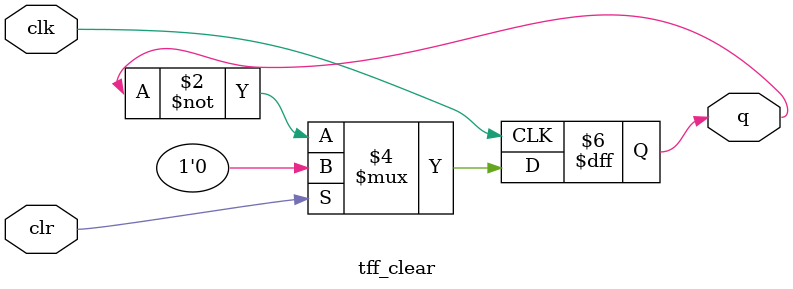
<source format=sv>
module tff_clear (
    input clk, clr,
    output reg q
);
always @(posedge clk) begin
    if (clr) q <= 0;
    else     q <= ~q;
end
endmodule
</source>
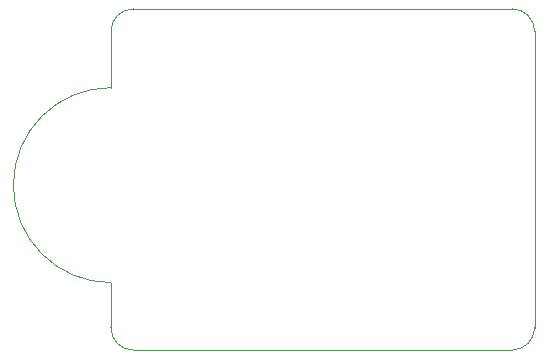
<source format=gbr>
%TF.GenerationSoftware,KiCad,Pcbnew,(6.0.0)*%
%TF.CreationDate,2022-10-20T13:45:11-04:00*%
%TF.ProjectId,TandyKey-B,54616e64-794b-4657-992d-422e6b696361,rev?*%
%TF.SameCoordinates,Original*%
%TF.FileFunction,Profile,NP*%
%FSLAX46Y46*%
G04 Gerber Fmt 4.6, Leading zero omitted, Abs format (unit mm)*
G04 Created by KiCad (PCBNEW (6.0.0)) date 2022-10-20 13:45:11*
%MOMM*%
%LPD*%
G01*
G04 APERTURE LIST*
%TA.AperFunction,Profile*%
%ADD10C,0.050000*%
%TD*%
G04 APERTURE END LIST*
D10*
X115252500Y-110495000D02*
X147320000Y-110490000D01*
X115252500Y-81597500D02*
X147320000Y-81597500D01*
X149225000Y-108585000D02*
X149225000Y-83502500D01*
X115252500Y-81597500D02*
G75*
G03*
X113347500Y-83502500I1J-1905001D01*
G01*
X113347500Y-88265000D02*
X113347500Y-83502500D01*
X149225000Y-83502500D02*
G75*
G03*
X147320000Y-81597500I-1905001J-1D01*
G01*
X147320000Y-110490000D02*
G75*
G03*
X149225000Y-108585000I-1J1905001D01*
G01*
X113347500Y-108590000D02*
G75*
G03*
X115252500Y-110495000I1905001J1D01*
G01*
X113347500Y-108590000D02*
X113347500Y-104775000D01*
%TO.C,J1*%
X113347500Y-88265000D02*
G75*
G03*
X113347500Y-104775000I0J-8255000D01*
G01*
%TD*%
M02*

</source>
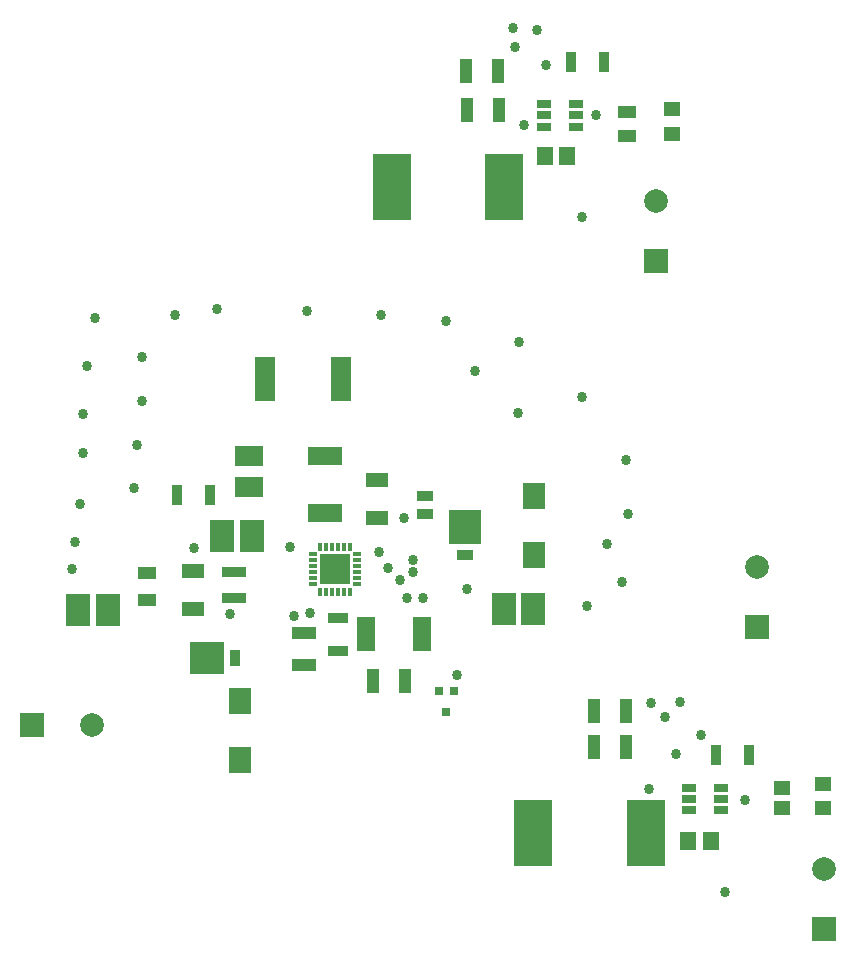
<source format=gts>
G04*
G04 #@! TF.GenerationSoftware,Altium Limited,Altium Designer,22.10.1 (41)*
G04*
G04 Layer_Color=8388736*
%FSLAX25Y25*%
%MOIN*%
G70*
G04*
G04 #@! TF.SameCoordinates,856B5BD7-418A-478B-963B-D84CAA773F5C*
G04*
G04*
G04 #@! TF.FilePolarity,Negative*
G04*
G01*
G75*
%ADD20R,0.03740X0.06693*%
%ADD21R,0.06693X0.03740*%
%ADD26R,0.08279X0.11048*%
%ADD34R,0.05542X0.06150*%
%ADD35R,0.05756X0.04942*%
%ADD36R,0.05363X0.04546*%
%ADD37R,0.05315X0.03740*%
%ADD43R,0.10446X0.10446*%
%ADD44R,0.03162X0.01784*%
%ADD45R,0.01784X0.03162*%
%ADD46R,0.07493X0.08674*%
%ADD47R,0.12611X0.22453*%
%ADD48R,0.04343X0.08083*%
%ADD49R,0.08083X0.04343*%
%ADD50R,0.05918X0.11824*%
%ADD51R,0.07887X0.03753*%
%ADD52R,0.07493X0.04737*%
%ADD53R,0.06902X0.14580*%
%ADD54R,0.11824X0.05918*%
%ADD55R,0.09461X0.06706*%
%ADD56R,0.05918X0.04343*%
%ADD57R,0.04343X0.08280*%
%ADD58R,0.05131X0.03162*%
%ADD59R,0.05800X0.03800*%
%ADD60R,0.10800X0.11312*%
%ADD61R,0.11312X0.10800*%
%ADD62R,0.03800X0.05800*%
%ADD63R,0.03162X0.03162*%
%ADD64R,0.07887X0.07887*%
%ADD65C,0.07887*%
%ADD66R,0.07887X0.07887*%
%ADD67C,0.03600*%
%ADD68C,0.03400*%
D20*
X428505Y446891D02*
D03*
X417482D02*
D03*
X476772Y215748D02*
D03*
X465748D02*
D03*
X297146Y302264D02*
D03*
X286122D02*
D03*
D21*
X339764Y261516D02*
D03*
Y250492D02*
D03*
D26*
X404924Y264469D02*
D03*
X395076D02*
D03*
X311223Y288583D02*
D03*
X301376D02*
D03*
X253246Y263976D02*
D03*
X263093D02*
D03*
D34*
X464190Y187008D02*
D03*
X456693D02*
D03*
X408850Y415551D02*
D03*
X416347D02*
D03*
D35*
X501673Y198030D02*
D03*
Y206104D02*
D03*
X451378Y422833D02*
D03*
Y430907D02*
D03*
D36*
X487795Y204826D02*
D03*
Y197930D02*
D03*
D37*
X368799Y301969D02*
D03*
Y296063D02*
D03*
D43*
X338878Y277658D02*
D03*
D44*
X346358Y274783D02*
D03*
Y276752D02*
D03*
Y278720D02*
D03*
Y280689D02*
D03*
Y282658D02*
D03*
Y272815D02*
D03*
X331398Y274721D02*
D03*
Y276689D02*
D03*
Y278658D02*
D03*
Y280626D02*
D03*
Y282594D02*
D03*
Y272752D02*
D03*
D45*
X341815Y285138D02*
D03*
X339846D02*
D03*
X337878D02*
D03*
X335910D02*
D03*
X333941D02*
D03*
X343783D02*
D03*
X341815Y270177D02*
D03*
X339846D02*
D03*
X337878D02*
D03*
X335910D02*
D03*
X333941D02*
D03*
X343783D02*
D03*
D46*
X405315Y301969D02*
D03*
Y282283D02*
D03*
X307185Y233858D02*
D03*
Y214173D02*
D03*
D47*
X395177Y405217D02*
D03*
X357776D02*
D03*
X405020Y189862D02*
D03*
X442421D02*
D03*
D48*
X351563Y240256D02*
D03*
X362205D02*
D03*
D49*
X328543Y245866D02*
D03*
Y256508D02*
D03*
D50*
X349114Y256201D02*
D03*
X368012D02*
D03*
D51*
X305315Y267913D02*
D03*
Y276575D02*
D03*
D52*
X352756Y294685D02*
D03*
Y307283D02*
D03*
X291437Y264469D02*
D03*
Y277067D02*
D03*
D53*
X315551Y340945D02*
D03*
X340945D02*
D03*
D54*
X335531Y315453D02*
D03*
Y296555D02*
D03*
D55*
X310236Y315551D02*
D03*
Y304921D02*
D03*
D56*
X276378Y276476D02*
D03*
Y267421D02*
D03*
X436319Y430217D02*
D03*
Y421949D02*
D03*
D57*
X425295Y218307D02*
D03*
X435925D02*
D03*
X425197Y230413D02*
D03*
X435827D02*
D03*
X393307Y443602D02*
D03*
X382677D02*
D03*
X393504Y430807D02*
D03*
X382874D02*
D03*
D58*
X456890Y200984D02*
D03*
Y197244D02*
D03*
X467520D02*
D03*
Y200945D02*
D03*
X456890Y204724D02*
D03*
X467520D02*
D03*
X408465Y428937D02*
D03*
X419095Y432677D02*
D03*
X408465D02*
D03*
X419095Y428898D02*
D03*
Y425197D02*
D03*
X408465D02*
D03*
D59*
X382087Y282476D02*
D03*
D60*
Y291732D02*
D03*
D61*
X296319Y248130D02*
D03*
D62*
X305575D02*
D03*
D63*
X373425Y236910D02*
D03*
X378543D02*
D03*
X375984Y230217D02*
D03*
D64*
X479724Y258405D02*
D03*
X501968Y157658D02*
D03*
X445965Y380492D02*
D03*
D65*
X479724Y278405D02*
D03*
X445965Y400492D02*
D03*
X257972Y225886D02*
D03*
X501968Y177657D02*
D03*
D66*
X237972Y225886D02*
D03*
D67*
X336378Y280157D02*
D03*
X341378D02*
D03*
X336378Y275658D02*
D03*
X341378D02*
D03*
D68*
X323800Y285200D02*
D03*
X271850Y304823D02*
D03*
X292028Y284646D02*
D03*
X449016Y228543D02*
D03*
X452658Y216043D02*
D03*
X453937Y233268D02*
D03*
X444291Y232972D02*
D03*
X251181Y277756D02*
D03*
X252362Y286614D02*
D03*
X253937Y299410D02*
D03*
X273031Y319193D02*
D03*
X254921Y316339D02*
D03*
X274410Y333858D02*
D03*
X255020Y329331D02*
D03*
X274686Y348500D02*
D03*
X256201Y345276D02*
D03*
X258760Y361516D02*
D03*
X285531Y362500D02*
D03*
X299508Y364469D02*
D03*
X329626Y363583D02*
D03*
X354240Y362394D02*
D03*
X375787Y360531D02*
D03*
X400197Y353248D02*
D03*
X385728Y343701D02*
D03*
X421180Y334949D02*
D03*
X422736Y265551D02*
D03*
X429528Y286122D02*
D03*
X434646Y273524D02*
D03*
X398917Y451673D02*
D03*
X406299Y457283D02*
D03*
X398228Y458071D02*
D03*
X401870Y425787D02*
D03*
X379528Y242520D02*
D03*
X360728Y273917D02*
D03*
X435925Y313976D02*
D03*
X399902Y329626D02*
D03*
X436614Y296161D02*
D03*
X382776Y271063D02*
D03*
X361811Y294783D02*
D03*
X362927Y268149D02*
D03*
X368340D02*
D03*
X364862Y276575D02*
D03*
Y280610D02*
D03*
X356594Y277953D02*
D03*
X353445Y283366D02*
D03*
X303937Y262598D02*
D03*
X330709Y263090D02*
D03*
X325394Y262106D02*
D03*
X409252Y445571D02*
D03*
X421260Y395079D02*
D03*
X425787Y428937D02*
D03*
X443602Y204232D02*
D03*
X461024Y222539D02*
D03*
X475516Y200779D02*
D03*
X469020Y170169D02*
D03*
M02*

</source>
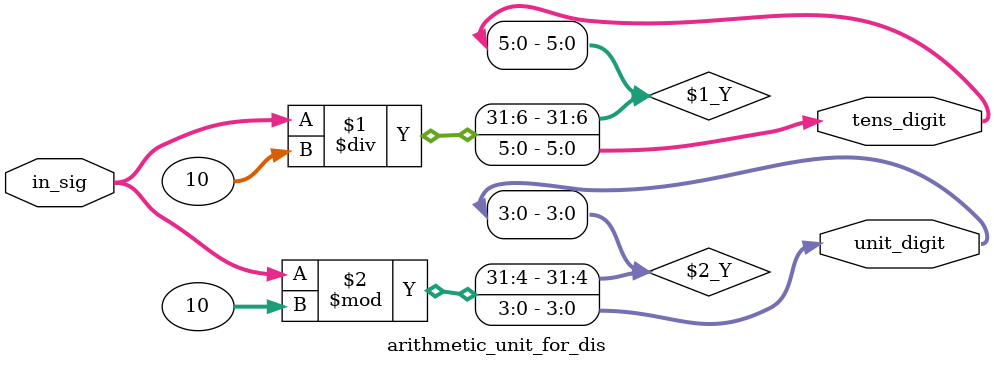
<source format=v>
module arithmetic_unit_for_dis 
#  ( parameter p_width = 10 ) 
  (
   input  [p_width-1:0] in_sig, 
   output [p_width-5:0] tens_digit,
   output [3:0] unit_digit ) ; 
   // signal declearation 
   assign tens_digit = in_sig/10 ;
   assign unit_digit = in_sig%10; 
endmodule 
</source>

=== WHAT IS BEING ASKED ===
Lines with "LIST" in the records: how many are there? Give only the number.

=== ANSWER BOX ===
2